Philippine Daily Inquirer
DEATH STALKS ROHINGYA REFUGEES IN WORLD’S LARGEST CAMPS IN SOUTHERN BANGLADESH
DHAKA— Bangladesh is deploying thousands of extra police to Rohingya refugee camps in the south after a series of mostly unexplained killings, officials said on Thursday.
Nineteen people have been killed since August when the Rohingya started flowing into Bangladesh from Myanmar after a military crackdown the United Nations described as “ethnic cleansing.”
Police have made a number of arrests in connection with some of the killings, but say the motives often remain unclear.

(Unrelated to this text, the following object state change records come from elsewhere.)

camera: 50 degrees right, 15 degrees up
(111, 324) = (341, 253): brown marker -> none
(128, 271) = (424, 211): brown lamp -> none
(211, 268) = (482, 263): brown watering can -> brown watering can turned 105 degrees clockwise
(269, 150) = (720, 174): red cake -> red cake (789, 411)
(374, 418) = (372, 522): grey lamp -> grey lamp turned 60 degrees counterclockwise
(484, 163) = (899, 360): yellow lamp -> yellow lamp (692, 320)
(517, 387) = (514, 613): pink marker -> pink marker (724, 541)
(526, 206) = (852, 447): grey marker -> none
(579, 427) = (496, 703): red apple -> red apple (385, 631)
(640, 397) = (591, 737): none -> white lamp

Conducted after dark and often by groups of men wielding pistols, knives and sticks, the killings have sent a chill through the camps, which are guarded by the Bangladesh army during the day but manned by fewer police officers at night.
Not enough cops
Police officials said there are 2,400 policemen guarding the camps but that was not enough and it was already being increased.
“We have 1,000 police officers right now for a million people, so you can imagine,” said police Superintendent Afrujul Haque Tutul.

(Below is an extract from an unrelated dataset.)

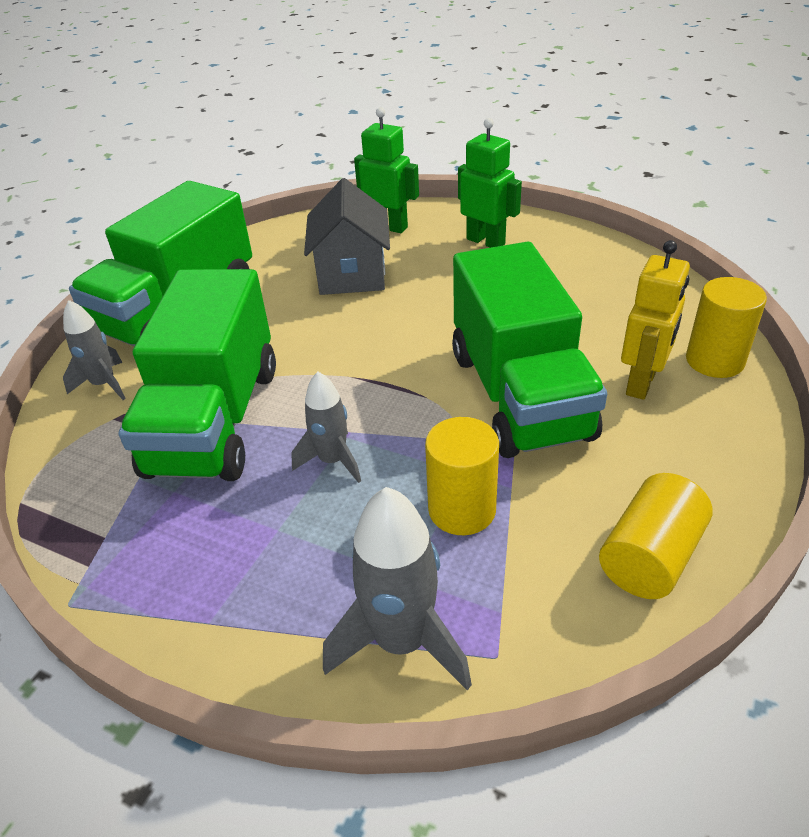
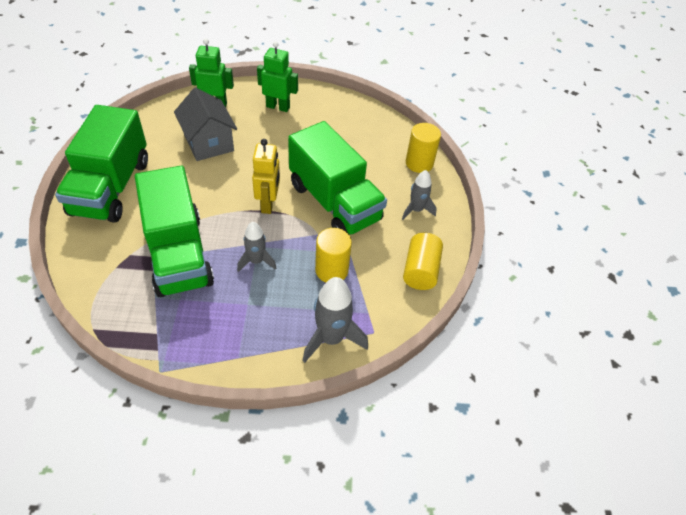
camera: 30 degrees left, 10 degrees up
(104, 384) = (95, 248): grey rocket -> grey rocket (416, 210)
(642, 383) = (390, 183): yellow robot -> yellow robot (268, 204)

More than 700,000 Rohingya have taken shelter in Cox’s Bazar district since August, making it the world’s largest and fastest growing refugee camp.
Even before the August exodus, there had been violence in the camps, which Bangladesh police and aid workers have previously blamed on a struggle for control of supplies to the camps.
But Rohingya refugees also suggest there may be a link to Arakan Rohingya Salvation Army (Arsa) whose assaults on Myanmar troops in August triggered the crackdown that led to the deluge of refugees.
Link to rebels
The latest killing, of 35-yearold Arifullah, took place last month outside the Balukhali camp, where he was stabbed at least 25 times by a group of still unidentified men.
Arifullah’s wife, who asked Reuters not to identify her or reveal her location, said Arifullah spoke English, worked with international agencies in Myanmar and was an Arsa critic.
A spokesperson for Arsa referred Reuters to a Jan. 31 statement, saying other groups were responsible for killings and were only using Arsa’s name to malign its image.
That statement was issued after the Jan. 19 killing of Yusuf, another English-speaking leader who frequently deals with international agency officials, who was killed by men who barged into his shelter while he was watching football.